== Directions ==
In the text on object spilling, transcribe the passage that begins at the words "Object spilling is" and stops after "separate worker processes).".

== Source text ==

•••••

Object spilling solves this by extending the object lifecycle with an external storage tier: when memory pressure is detected, pinned objects are automatically spilled from shared memory to external storage (local disk or S3). When a spilled object is needed again, it is transparently restored back into Plasma. This allows the effective object store capacity to exceed physical memory, at the cost of I/O latency for accessing spilled objects.

Note

Object spilling is fully abstracted away to user applications. No application-level code changes are needed to automatically spill pinned objects to disk when under plasma store memory pressure.

Architecture#

The object spilling architecture is designed to minimize interference with the critical path of task execution. It decouples memory pressure detection (which happens in the latency-sensitive Plasma store) from spill orchestration (managed by the Raylet) and I/O execution (offloaded to separate worker processes).

The system consists of three main interaction layers:

  1. Detection (Plasma Store Thread): The CreateRequestQueue within the Plasma store monitors memory usage. When an allocation fails (OOM), it triggers a callback to the Raylet. This ensures that the single-threaded object store is never blocked by I/O operations.

  2. Orchestration (Raylet Main Thread): The LocalObjectManager in the Raylet receives the spill request. It decides what to spill (based on LRU and pinning status) and when to spill (batching requests for efficiency). It manages the state of all local objects (Pinned, PendingSpill, Spilled).

  3. Execution (IO Worker Processes): Actual disk or network I/O is performed by a pool of Python IO Workers. The Raylet communicates with these workers via gRPC. This separation ensures that even if I/O is slow (e.g., writing to S3), the Raylet’s main loop remains responsive to other cluster events (heartbeats, scheduling).

The following diagram illustrates this layered architecture and the data flow:

Object Spilling Architecture

Note

The Plasma store and the Raylet main event loop run in separate threads. The spill callback bridges them by posting work from the store thread to the main thread. Only IsSpillingInProgress() is called cross-thread (using std::atomic).

Primary vs. Secondary Copies#

Ray distinguishes between two types of object copies in the cluster, which determines how they are handled under memory pressure:

  • Primary Copy: The initial copy of an object, created by a task or ray.put. The owner of the object (the CoreWorker that created it) manages its lifetime. The primary copy is the “source of truth” and cannot be evicted; it needs to be spilled to external storage if memory is needed.

  • Secondary Copy: A copy of an object transferred to another node (e.g., as a dependency for a remote task or via ray.get). These are treated as cached replicas.

In the context of spilling, “primary copy” and “pinned object” are closely related but distinct concepts:

  • A Primary Copy is the initial object created by the owner. The owner explicitly registers it with the Raylet’s LocalObjectManager (source) (via PinObjectIDs), making it a pinned object eligible for spilling.

•••••

== Excerpted data ==
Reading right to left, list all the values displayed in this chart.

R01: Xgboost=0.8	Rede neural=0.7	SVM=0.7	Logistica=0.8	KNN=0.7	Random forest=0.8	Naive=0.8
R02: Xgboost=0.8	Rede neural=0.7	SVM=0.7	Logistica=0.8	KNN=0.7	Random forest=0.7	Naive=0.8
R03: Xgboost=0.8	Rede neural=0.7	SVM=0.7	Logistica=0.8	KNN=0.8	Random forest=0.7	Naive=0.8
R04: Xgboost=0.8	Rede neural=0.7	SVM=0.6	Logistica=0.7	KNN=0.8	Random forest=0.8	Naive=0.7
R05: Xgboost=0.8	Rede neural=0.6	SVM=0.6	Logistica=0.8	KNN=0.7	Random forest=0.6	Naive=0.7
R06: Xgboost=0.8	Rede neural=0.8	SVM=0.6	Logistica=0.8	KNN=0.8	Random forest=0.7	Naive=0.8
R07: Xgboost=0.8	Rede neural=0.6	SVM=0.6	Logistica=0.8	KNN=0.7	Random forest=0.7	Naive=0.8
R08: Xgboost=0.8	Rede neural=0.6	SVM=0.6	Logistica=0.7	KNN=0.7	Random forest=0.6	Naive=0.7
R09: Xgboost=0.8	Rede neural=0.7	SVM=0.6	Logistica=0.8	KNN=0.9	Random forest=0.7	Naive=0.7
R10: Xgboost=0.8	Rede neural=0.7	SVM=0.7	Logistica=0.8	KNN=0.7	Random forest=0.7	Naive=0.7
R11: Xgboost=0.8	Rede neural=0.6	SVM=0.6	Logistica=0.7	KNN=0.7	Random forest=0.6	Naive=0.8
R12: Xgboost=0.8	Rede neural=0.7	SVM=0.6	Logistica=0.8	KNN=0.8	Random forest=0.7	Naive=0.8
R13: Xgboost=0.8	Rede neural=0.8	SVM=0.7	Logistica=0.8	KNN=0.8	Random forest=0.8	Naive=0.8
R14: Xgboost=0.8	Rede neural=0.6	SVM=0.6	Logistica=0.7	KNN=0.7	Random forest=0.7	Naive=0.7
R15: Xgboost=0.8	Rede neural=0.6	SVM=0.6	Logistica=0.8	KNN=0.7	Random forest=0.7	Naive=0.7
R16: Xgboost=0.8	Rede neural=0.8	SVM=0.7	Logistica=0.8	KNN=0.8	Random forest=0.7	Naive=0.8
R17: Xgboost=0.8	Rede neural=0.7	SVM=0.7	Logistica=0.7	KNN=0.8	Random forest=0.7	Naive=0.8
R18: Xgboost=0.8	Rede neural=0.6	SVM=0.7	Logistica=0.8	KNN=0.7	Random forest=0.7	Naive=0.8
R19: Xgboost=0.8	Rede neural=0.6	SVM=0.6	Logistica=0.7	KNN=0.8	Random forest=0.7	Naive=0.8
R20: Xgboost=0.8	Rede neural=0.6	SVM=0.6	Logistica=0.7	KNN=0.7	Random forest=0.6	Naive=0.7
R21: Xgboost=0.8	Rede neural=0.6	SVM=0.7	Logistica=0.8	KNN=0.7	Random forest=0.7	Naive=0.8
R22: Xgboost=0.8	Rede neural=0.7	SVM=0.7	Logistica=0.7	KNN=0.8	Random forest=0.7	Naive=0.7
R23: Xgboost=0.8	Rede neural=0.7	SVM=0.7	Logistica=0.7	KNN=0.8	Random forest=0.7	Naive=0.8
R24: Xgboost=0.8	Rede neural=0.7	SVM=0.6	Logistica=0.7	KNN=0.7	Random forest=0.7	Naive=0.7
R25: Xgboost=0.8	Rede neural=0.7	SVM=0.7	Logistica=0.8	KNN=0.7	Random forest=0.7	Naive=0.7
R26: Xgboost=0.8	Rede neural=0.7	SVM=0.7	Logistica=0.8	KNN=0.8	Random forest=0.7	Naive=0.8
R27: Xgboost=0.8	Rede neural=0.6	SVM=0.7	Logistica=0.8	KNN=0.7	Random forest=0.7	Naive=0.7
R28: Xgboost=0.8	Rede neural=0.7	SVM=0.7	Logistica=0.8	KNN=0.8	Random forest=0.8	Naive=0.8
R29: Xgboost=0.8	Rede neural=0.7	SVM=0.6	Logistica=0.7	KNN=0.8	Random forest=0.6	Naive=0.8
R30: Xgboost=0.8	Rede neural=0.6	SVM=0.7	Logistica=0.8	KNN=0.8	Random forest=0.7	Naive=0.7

•••••

== Answer below ==
Object spilling is fully abstracted away to user applications. No application-level code changes are needed to automatically spill pinned objects to disk when under plasma store memory pressure.

Architecture#

The object spilling architecture is designed to minimize interference with the critical path of task execution. It decouples memory pressure detection (which happens in the latency-sensitive Plasma store) from spill orchestration (managed by the Raylet) and I/O execution (offloaded to separate worker processes).